For nearly 60 years, scientists have struggled to solve a problem that seems incredibly simple: moving a sofa through a narrow L-shaped corner.
The problem was posed by Leo Moser, an Austrian mathematician of Canadian descent, in 1966. Moser asked the question: What is the largest sofa shape that can be maneuvered through a right angle in an L-shaped corridor?
Although this may appear straightforward, it is mathematically quite complex, as it involves optimizing both the area and the movement of the object.
The challenging sofa moving problem now has a solution (Photo: Getty).
If one were to use a square sofa, it would be as easy as pie. However, if the sofa is rectangular and composed of two squares, it would clearly get stuck.
Jineon Baek, a postdoctoral researcher in mathematics at Yonsei University (South Korea), is the one who found the answer to this puzzling problem.
In a 100-page report published on November 24, Baek concluded that for a corridor with a hypothetical width of 1 unit, the maximum area of the imaginary sofa that can be moved through the right angle is 2.2195 units.
Prior to Baek, many mathematicians had attempted to solve this problem.
The solution to the sofa problem as discovered by mathematician Joseph Gerver (Photo: Live Science).
The first to tackle the problem was John Hammersley, a British mathematician. He discovered just two years after the problem was posed that a rectangular sofa would not be able to solve the issue.
Instead, the sofa had to be adjusted to take on a crescent shape.
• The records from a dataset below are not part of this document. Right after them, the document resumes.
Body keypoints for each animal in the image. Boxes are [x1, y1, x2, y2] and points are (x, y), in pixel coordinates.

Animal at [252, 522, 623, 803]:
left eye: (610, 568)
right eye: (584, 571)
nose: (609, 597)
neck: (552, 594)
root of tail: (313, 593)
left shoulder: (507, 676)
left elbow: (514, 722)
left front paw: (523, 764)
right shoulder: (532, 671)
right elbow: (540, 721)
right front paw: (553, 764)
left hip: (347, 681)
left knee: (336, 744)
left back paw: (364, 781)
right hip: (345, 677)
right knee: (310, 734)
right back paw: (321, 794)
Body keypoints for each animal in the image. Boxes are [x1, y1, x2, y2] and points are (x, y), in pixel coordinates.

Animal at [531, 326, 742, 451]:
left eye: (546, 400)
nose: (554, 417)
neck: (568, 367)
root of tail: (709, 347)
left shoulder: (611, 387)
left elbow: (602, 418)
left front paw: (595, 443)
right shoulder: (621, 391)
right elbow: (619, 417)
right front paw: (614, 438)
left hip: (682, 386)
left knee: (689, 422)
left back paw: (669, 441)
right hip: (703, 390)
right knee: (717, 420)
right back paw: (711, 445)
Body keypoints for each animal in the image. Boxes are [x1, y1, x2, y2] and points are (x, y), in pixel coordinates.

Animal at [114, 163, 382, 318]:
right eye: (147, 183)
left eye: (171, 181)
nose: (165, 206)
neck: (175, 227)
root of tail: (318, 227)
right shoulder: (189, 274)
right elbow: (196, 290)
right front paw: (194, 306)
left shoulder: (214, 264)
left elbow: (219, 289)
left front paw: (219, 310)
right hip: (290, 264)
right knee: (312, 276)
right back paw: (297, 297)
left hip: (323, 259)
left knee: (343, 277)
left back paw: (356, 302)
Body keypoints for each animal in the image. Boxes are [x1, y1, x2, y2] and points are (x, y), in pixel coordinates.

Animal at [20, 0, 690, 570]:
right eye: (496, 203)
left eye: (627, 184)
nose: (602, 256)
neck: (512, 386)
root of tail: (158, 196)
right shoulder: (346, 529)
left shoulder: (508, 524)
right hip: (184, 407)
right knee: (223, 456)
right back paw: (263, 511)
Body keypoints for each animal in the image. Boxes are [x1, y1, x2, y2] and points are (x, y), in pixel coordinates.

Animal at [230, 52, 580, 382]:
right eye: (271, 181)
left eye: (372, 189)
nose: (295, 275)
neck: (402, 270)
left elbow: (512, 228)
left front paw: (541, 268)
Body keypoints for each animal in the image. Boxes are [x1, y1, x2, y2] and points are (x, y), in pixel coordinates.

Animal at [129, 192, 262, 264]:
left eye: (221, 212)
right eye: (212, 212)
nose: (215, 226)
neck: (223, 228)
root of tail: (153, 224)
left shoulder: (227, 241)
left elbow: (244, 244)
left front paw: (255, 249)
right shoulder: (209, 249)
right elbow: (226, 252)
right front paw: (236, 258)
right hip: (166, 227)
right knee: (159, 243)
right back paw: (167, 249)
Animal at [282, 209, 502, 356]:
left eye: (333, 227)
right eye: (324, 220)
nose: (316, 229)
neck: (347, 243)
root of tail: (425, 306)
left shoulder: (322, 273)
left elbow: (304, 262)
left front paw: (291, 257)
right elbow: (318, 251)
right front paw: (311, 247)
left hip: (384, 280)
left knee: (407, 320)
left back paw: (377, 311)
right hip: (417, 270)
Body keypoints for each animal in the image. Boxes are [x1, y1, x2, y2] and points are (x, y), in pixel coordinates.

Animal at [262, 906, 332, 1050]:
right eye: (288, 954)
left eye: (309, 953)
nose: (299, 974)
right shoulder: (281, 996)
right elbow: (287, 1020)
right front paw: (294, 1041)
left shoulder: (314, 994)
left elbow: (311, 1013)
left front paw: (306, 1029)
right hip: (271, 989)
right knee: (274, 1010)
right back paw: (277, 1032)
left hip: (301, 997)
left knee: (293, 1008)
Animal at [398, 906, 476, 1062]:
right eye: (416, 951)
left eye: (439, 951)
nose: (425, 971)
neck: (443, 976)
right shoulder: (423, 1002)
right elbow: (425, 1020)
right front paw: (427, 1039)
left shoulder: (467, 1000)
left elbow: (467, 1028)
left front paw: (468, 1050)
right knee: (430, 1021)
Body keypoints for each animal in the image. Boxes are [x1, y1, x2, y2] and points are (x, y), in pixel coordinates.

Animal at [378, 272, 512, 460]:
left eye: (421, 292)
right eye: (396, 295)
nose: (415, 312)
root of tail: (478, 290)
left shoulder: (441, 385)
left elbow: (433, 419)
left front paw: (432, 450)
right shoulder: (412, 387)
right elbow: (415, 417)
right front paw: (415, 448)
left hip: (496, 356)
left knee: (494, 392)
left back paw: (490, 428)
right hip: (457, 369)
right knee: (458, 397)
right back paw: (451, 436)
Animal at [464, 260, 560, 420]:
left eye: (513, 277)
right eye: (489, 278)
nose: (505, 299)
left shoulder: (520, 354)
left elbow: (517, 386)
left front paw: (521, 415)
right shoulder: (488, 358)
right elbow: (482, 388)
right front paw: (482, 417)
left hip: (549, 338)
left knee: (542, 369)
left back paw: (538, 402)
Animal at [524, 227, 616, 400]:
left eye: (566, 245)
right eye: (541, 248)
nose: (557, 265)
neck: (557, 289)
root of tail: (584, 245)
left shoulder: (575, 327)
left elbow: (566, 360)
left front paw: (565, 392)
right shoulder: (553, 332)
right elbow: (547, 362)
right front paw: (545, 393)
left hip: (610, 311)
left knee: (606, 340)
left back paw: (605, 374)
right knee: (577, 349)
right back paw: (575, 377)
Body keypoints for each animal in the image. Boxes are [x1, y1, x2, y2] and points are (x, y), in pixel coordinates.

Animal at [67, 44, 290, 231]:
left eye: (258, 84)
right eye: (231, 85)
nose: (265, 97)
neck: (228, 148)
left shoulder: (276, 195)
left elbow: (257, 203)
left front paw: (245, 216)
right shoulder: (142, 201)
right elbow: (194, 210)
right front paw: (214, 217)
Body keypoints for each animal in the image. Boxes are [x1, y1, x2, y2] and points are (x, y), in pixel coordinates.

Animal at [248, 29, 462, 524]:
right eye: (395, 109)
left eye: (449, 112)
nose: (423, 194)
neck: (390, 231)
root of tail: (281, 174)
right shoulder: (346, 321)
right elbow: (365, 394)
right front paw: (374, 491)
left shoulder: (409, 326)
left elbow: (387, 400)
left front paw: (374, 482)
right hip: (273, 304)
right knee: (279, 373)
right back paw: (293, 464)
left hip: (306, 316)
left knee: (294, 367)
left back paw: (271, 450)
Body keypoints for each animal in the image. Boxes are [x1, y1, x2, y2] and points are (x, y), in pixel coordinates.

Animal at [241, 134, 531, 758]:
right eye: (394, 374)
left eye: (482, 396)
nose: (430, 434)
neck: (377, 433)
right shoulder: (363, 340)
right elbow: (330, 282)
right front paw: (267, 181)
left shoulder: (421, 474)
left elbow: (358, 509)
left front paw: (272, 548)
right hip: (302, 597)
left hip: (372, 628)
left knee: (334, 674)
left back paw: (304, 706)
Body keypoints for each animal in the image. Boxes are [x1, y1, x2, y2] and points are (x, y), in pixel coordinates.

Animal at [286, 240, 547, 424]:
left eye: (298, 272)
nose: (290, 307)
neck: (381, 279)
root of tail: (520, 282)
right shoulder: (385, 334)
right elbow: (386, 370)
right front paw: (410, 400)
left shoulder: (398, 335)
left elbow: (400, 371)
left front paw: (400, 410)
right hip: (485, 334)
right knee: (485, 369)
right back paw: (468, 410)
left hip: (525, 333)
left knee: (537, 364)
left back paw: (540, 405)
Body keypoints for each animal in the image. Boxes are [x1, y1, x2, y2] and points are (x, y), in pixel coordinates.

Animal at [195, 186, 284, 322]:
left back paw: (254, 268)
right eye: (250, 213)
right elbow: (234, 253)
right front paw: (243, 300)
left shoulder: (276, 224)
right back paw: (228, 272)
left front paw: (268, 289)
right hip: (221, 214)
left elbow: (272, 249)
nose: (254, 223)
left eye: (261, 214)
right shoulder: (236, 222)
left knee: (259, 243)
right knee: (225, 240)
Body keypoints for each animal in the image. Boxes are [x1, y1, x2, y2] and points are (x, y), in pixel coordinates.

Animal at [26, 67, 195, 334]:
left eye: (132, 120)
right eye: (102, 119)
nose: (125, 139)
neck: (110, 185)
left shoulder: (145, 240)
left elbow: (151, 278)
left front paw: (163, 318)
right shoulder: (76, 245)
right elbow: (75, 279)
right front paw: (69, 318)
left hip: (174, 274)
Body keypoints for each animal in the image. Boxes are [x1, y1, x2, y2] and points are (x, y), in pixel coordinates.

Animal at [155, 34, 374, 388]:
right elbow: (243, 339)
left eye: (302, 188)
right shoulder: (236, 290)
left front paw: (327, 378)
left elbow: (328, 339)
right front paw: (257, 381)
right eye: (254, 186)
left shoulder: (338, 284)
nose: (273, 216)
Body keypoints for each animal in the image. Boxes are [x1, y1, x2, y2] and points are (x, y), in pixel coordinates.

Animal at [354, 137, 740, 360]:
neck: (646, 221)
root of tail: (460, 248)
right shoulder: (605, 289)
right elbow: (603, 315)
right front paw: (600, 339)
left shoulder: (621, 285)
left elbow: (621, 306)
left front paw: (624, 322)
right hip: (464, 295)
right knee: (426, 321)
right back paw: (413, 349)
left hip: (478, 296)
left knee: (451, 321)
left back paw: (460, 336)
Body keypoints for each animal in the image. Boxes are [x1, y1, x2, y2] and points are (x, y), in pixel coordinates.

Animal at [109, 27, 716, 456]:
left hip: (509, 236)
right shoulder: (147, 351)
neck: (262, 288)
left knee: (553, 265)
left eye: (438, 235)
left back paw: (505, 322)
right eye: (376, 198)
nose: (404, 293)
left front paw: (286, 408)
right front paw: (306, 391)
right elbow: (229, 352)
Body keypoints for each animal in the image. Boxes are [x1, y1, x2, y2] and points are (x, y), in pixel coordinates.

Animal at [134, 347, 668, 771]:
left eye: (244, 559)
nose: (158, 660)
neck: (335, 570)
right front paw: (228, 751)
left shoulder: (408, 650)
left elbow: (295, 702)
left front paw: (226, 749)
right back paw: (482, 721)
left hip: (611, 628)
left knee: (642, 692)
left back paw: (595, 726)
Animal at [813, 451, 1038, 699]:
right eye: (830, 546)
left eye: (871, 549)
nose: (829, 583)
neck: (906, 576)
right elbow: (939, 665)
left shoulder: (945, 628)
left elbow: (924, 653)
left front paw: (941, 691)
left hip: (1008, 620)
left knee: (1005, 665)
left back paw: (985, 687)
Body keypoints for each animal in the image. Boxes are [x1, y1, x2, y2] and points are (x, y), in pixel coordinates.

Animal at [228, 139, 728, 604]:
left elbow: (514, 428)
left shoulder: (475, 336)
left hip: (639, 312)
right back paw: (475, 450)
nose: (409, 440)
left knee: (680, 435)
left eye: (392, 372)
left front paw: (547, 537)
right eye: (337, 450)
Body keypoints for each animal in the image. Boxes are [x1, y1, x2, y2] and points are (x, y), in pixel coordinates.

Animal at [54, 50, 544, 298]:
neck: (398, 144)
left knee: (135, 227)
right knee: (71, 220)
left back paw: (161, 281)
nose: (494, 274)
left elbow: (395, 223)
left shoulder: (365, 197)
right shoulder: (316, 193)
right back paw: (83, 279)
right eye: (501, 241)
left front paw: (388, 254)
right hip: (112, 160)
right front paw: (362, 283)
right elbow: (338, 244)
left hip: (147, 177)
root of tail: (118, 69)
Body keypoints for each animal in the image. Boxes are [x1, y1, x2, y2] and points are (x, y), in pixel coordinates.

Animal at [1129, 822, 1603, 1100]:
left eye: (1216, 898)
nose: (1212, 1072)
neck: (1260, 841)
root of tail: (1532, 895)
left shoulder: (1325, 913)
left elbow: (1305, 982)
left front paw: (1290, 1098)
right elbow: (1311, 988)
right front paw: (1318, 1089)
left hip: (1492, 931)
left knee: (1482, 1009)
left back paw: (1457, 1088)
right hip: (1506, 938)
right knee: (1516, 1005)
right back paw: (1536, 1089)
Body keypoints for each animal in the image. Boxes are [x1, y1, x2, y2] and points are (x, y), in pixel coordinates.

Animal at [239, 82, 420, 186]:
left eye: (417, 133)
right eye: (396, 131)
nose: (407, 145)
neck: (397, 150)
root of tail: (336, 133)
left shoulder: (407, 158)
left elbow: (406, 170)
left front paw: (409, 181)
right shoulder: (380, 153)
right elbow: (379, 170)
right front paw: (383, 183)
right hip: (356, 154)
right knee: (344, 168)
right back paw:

This way, the sofa could have a maximum area of up to 2.2074 units, according to Hammersley’s calculations.
Nearly a quarter-century later, Joseph Gerver, a mathematician from Rutgers University (USA), demonstrated that the sofa could achieve an area range from 2.2195 to 2.37 units.
Among these, 2.37 is considered by Gerver to be the upper limit that the sofa can achieve. The sofa in Gerver’s research is a U-shaped couch made up of 18 distinct curves, allowing it to maneuver around the corner without getting stuck.
Nevertheless, Jineon Baek employed algorithms with the assistance of computers to dismiss the upper limit proposed by Gerver. He asserted that the largest sofa has an area of 2.2195 units to move through a 1-unit wide L corner.